# First Pen & Pen Press



## Kerux44 (Oct 25, 2007)

Here is my first pen ever. Atlas, Ambrosia Maple.










Here is the pen press that my 11 year old and I had made yesterday. 









Here is Josh's first pen. Slimline, Bubinga. He made this for his mother to give to her Secret Sister.










Here is Josh working at it.


----------



## littlebuddha (Aug 25, 2007)

Hi i love maple, nice pen and i rekon that is a lot better grained than the pic gives out, i see the press a good while back and thought of doing it, does it work well. I use a bit of hard wood i shaped up and put in my pillar drill and use to press works okay but now and then if you don't watch it will mess up. Nice to see you getting your lad into turning, i wanted to be a carpenter from the age of 8, my perants got me full tool kit for christmas when i was 8. My Niece loves to have a go when she comes, made her mum a lace bobbin and was well happy, made a real nice job as well for her first go, a natural. Looks like your lad is going to do some nice work. keep it up..LB.


----------



## Kerux44 (Oct 25, 2007)

Editing post....bye bye.


----------



## Kerux44 (Oct 25, 2007)

littlebuddha said:


> My apolls Kerux44 and to the rest of the forum that might read this LB


No problem, heartless people like that needs a dressing down every once in a while. :boxing: 
He should flow into my dyslexic world for awhile.

Thanks for the comments, the pen press works just fine, it took only a few hours to do.

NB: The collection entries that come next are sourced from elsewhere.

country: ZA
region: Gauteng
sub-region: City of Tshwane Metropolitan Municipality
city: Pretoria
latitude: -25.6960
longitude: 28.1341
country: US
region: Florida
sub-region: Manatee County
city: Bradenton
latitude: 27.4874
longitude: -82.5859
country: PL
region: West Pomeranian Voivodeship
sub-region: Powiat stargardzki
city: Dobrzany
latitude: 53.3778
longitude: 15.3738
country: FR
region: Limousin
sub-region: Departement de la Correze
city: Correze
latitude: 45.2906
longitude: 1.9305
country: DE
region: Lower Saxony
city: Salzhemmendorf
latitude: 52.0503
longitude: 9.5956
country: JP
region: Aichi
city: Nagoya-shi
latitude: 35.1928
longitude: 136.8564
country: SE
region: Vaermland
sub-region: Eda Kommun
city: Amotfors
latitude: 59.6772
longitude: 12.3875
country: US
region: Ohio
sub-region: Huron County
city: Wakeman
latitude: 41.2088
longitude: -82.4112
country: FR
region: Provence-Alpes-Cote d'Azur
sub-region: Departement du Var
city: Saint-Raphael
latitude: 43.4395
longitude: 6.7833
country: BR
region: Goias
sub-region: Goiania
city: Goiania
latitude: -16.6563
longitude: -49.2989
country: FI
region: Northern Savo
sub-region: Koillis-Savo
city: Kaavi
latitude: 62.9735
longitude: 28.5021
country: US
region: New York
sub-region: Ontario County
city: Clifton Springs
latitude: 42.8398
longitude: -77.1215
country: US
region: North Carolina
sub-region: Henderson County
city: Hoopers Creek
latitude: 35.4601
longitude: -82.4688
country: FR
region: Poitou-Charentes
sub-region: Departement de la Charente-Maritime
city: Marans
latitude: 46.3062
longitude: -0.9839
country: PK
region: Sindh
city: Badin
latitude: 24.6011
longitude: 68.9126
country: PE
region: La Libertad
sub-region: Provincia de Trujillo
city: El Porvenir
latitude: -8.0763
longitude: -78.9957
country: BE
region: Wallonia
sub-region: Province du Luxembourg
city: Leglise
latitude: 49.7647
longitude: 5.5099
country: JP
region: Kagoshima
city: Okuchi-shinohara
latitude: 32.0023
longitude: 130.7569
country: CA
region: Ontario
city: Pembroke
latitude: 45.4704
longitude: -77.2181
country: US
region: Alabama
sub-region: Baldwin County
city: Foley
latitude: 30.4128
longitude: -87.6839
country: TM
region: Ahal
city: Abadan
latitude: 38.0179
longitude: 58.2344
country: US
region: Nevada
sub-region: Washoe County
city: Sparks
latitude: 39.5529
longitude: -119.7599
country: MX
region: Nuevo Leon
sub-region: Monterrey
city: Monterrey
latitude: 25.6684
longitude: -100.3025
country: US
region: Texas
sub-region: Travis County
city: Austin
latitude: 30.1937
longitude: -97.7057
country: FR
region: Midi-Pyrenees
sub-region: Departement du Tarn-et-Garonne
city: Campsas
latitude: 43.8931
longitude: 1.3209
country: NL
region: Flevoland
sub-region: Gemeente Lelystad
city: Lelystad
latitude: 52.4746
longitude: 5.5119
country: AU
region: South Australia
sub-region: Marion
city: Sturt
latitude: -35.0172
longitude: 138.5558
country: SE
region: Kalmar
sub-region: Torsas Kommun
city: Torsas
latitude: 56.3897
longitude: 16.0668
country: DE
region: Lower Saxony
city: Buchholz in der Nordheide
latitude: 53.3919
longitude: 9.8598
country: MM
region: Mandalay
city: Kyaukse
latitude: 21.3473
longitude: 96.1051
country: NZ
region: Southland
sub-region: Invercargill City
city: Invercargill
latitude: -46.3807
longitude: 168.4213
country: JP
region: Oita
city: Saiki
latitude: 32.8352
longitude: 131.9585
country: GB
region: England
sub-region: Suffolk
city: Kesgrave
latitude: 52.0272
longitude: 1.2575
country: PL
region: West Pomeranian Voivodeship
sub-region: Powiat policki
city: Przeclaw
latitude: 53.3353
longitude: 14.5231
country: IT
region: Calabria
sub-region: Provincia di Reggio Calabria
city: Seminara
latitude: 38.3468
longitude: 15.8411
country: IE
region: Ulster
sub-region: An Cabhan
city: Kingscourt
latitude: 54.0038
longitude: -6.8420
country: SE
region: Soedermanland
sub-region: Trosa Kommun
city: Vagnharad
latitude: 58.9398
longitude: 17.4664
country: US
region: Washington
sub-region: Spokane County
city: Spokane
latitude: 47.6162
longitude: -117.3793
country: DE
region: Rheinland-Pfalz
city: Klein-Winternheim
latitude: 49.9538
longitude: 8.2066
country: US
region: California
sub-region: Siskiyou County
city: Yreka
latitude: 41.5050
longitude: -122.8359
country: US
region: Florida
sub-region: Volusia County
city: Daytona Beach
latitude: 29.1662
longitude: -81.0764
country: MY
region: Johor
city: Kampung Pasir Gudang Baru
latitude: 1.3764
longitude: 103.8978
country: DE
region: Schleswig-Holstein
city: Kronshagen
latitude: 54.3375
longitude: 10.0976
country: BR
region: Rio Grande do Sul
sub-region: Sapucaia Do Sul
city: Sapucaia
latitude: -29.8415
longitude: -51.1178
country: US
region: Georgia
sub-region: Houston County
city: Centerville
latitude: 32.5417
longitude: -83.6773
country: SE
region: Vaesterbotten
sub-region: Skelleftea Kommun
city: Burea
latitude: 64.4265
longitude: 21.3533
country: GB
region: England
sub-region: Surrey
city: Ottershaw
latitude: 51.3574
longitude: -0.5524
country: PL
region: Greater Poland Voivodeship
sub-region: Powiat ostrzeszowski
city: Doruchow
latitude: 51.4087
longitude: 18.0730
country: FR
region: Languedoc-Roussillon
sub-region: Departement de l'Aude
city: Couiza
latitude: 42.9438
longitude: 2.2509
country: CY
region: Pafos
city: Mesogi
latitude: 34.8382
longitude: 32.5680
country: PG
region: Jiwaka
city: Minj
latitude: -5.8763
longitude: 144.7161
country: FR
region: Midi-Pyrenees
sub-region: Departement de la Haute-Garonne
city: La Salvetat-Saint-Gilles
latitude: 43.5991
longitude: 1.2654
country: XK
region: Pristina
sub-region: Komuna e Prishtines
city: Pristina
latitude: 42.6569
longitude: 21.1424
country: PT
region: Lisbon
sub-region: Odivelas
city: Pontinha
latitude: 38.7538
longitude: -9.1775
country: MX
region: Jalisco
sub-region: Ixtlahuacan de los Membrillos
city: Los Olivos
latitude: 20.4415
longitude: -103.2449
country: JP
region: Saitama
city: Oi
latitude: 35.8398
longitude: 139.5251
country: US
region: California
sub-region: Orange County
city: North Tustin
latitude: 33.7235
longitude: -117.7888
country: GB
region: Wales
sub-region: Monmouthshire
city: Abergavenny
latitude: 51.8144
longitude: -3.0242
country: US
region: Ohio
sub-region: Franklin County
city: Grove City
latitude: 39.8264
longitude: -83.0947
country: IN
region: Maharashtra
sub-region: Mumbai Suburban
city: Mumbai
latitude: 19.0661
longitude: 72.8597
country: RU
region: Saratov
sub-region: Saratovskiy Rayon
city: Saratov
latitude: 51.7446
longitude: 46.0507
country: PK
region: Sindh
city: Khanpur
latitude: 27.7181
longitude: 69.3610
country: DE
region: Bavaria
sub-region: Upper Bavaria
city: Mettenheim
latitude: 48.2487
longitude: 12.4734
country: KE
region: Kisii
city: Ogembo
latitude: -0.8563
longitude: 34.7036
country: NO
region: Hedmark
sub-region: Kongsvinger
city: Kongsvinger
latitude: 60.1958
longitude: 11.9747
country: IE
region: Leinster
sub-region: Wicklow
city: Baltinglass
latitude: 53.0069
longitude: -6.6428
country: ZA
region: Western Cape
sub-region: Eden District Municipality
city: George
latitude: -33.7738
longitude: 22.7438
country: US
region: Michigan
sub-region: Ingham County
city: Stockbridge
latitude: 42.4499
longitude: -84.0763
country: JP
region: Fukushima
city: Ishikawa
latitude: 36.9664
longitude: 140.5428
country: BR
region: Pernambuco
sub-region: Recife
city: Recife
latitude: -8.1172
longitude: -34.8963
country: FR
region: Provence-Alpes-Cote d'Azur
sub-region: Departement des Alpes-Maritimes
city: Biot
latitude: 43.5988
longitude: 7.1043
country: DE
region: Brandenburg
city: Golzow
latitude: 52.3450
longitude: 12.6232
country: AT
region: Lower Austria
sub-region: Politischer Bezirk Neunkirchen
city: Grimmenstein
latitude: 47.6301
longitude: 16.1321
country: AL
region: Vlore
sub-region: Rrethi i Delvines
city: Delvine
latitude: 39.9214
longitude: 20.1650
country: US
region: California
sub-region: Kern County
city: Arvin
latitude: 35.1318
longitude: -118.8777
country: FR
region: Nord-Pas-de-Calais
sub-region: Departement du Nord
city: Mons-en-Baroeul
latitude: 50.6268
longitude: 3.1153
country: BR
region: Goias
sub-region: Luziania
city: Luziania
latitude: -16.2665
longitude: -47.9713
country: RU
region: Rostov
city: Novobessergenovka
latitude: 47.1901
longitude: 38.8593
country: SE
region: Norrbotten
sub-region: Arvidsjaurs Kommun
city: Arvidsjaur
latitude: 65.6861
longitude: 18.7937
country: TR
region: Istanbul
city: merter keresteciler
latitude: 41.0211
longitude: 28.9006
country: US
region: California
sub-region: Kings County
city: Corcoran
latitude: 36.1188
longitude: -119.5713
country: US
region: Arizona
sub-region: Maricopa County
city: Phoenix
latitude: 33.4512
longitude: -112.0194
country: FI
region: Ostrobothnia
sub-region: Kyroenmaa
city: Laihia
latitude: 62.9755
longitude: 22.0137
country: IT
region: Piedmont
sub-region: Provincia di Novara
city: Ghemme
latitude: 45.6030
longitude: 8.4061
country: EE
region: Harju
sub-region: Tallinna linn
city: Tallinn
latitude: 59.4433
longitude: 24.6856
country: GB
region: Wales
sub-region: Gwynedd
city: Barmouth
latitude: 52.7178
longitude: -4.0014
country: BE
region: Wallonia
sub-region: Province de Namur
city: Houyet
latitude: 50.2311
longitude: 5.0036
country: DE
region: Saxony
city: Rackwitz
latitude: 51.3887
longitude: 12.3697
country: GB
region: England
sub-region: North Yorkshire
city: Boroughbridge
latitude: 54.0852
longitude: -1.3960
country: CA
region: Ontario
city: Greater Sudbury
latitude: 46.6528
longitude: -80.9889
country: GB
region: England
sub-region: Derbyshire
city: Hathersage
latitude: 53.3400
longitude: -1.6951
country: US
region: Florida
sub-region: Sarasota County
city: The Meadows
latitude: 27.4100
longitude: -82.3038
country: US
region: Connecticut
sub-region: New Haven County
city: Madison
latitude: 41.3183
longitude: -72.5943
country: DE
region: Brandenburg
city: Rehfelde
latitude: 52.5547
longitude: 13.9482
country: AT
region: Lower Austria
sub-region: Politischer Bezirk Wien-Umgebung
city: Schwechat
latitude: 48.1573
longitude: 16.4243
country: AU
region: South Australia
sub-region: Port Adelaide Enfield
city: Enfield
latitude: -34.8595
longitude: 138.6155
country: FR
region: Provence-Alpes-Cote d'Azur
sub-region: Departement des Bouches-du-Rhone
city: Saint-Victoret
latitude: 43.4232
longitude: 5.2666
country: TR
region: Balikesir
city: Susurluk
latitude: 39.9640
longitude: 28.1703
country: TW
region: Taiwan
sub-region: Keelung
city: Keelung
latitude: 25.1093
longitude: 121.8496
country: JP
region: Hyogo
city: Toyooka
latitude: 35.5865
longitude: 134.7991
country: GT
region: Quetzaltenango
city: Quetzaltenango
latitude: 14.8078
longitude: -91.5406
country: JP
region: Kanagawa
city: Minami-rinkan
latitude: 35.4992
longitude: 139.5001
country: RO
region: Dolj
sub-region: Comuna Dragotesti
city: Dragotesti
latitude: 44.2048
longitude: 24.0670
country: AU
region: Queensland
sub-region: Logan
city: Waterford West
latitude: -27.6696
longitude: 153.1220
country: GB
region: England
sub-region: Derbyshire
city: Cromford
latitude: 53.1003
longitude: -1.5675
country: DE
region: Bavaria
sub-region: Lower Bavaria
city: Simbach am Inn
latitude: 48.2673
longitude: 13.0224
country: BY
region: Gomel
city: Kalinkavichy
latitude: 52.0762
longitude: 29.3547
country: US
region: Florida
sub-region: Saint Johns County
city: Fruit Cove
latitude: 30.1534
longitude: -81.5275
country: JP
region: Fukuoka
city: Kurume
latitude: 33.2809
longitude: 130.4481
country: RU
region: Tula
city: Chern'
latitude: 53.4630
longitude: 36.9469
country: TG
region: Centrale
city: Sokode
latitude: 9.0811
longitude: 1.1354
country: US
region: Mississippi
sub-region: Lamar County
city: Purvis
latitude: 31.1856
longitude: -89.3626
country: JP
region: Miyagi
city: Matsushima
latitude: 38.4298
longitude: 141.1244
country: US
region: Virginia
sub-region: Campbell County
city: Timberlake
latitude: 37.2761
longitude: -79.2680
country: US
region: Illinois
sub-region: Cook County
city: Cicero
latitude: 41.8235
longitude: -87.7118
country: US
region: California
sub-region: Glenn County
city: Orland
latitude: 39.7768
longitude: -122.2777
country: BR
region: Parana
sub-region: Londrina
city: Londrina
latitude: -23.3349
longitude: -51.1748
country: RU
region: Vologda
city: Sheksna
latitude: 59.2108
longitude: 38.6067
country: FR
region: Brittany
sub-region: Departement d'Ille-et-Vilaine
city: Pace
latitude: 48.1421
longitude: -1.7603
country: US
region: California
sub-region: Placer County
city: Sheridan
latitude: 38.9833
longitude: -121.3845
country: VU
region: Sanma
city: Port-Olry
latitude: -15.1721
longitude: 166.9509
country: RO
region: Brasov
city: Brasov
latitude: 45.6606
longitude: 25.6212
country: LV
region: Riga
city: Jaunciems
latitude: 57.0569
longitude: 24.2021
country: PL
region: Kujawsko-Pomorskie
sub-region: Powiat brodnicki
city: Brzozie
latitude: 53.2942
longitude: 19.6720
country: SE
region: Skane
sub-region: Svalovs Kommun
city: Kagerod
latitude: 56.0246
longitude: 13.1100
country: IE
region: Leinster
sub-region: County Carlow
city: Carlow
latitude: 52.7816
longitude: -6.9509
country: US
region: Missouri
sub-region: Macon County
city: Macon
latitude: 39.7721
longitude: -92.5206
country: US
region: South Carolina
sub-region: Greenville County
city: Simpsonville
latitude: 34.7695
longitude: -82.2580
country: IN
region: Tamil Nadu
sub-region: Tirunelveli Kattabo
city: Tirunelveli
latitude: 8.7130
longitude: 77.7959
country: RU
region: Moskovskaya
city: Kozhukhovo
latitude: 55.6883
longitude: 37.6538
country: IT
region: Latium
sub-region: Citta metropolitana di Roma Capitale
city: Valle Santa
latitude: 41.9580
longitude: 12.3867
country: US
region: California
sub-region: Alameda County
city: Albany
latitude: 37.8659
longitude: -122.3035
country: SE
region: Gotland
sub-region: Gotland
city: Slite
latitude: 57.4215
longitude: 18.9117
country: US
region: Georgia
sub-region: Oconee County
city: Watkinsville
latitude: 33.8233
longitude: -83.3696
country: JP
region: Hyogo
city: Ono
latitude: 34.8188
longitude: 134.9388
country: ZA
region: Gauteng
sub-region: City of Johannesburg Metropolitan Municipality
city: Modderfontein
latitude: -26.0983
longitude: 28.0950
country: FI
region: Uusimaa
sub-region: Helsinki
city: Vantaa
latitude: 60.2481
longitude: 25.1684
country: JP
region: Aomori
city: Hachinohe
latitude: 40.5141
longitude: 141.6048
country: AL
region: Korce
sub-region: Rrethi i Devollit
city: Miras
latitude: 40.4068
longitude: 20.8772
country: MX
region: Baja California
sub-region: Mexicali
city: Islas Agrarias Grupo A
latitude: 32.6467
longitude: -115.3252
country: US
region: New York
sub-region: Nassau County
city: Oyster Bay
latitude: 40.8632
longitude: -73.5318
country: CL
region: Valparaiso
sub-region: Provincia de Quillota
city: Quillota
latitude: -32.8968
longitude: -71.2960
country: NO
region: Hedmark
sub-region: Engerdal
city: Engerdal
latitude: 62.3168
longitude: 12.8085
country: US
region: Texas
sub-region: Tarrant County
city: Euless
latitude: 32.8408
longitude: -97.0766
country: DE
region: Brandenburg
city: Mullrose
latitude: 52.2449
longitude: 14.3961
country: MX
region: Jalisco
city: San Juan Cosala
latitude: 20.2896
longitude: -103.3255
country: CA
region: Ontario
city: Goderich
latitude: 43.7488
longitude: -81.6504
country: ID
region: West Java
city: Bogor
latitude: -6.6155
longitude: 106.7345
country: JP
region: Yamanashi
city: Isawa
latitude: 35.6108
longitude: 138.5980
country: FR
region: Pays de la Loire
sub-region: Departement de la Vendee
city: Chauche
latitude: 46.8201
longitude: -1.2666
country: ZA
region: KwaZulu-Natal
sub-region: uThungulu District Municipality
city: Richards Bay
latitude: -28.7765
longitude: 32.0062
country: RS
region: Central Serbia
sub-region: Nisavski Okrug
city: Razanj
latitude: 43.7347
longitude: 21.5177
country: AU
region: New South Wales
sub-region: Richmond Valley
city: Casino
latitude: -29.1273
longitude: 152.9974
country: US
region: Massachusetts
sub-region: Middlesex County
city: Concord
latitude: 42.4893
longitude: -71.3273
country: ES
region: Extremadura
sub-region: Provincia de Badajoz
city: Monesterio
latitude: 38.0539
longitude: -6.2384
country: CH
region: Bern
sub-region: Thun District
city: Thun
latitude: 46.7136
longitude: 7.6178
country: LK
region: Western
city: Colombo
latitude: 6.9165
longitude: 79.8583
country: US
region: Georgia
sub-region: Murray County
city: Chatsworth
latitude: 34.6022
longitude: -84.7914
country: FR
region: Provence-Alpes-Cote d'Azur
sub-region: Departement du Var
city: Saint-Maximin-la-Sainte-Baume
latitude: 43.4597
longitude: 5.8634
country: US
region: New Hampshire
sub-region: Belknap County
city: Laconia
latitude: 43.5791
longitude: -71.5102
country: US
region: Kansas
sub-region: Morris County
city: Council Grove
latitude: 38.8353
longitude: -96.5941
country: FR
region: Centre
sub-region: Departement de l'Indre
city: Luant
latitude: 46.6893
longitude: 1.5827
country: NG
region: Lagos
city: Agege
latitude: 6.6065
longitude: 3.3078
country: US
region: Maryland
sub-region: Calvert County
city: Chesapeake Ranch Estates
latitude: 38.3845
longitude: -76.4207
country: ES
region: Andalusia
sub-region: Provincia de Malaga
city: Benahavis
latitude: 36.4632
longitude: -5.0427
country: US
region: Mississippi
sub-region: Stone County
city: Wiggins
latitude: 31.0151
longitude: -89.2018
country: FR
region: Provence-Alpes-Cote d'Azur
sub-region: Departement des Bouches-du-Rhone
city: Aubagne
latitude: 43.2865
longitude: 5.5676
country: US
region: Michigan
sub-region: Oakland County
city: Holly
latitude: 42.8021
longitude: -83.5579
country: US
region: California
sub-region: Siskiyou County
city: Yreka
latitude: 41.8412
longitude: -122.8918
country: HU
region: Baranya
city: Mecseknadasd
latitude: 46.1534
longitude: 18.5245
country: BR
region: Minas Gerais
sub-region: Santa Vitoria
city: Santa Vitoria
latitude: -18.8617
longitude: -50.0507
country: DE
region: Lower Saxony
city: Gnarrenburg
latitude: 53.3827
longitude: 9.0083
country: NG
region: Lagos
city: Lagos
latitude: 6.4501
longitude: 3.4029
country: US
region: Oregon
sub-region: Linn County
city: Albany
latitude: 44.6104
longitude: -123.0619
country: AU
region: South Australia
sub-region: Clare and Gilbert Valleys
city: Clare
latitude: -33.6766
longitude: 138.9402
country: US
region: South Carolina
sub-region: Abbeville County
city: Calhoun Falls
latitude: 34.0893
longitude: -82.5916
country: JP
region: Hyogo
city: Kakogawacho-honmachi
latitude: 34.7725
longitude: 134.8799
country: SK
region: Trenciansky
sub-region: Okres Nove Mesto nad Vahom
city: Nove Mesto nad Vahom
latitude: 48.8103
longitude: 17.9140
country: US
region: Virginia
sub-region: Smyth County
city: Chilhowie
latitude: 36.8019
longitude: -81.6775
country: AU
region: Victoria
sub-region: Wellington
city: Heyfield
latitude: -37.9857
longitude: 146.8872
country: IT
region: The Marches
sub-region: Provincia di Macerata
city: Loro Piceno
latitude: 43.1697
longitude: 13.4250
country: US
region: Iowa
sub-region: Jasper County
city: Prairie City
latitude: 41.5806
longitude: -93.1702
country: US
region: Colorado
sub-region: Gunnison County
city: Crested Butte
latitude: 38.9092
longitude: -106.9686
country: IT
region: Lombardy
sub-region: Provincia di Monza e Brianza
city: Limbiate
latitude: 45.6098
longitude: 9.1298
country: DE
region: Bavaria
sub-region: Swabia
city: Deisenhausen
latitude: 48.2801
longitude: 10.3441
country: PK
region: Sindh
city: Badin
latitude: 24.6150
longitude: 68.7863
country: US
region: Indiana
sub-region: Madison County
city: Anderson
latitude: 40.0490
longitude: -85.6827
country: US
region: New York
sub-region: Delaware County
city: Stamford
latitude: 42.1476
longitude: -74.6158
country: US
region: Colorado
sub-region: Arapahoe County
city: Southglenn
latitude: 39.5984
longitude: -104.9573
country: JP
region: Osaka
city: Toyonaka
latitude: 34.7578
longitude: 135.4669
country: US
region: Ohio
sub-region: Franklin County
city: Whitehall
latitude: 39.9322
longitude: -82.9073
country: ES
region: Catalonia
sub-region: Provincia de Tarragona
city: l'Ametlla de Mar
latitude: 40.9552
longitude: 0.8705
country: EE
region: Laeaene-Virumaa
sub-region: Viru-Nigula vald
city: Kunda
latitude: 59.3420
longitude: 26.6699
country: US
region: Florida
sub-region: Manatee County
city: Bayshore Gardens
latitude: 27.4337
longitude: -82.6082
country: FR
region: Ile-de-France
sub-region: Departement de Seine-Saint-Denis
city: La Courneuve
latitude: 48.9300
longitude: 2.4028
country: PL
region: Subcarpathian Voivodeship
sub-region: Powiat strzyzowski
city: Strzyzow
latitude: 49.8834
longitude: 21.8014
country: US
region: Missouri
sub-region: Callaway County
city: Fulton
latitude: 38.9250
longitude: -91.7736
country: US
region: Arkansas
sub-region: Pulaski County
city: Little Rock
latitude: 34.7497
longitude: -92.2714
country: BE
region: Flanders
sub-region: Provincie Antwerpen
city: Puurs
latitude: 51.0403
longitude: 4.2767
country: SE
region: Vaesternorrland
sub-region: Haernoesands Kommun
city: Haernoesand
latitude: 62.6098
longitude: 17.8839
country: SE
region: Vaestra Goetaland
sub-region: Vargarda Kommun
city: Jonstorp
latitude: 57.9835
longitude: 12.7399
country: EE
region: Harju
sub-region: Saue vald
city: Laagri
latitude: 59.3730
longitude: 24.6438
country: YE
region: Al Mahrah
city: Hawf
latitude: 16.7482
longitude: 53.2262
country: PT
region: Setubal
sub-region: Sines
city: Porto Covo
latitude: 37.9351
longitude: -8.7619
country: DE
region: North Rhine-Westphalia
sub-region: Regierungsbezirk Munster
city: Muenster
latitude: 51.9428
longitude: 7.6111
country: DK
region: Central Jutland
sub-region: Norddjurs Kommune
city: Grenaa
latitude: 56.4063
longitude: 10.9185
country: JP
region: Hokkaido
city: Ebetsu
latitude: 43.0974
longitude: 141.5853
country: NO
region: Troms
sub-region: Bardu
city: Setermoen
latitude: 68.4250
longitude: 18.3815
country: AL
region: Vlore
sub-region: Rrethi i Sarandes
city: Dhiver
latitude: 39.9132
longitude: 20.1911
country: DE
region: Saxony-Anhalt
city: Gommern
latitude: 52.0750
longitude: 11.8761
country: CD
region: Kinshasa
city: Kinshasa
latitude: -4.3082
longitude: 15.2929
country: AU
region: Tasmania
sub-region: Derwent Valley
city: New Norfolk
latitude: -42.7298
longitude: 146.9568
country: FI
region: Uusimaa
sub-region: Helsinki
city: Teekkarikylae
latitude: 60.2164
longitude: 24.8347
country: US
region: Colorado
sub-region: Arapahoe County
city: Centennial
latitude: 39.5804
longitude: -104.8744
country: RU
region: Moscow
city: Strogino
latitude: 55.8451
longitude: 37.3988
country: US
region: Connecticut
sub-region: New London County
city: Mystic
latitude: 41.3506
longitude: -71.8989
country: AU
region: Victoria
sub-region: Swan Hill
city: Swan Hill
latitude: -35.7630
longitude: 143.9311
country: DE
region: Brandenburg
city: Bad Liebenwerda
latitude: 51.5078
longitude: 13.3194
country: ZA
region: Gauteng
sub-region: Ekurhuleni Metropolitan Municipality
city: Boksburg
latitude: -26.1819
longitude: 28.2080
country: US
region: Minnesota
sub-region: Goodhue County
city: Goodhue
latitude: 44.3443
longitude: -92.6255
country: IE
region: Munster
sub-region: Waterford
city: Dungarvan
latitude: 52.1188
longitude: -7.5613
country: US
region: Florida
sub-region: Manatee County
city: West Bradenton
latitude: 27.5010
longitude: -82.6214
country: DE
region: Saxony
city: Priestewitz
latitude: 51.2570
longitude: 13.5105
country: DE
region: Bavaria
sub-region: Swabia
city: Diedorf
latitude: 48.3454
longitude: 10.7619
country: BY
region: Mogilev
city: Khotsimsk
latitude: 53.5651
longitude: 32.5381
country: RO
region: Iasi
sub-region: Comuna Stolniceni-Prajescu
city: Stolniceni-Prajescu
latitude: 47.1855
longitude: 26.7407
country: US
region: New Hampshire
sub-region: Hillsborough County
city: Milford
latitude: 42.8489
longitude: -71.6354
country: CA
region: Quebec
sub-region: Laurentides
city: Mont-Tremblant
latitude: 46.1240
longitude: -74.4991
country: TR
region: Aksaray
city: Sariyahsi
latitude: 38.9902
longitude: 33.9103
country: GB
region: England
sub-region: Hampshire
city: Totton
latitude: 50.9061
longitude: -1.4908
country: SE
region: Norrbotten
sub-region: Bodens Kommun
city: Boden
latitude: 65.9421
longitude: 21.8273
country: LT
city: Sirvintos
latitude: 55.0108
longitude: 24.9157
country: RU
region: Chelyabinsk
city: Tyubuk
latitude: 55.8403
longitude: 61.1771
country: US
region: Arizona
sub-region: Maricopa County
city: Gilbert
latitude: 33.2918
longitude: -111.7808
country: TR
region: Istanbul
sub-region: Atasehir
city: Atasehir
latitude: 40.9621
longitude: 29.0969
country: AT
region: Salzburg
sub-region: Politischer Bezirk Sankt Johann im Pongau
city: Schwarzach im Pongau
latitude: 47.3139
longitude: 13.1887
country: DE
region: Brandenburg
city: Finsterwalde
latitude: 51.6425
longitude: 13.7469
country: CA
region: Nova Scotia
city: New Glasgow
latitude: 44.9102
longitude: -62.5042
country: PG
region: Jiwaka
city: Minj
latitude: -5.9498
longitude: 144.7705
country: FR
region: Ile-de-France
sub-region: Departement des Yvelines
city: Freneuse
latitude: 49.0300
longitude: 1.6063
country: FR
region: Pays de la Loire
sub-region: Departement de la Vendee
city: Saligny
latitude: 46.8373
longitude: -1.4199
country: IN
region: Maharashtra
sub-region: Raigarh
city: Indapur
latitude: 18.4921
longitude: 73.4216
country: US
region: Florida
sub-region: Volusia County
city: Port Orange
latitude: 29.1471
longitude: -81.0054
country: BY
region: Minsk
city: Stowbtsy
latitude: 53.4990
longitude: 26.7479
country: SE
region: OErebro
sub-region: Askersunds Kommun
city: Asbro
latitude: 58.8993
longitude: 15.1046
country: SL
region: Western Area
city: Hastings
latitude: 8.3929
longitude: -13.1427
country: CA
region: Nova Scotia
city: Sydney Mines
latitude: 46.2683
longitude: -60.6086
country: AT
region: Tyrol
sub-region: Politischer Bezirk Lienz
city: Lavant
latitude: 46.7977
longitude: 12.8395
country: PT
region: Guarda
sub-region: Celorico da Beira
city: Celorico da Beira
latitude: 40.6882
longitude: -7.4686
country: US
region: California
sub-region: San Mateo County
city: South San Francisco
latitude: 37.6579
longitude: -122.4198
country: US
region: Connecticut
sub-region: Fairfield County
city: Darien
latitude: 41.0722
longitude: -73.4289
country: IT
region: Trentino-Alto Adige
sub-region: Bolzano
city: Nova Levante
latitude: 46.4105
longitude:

The only thing I'm starting to contemplate is that little stopper block first pen was just fine, the second pen it wanted to turn in the peg. Not being perfectly center.


----------



## Daren (Oct 14, 2006)

Welcome Kerux44. Cool pen and homemade press. This is bit of a belated welcome, I have seen and liked your other posted pictures. Please continue, I like pictures :thumbsup:.


----------



## joasis (Sep 15, 2006)

Nice work!

Now, if a few of you notice a few posts are no longer here, it is because we will tolerate no personal attacks. If you take exception to this, then feel free to contact the moderators or our administrator, Nathan. We will keep this entire site clean.


----------



## TexasTimbers (Oct 17, 2006)

hey kerux that is a nice piece of work.


----------



## Mitch Cholewinski (Mar 11, 2007)

Kerux
Congratulations on your first pen,well done. You can be proud of yourself for getting your young son involved. I am sure he loved working with his dad. He will remember that pen and the experience of making it forever. Good man Kerux. Mitch


----------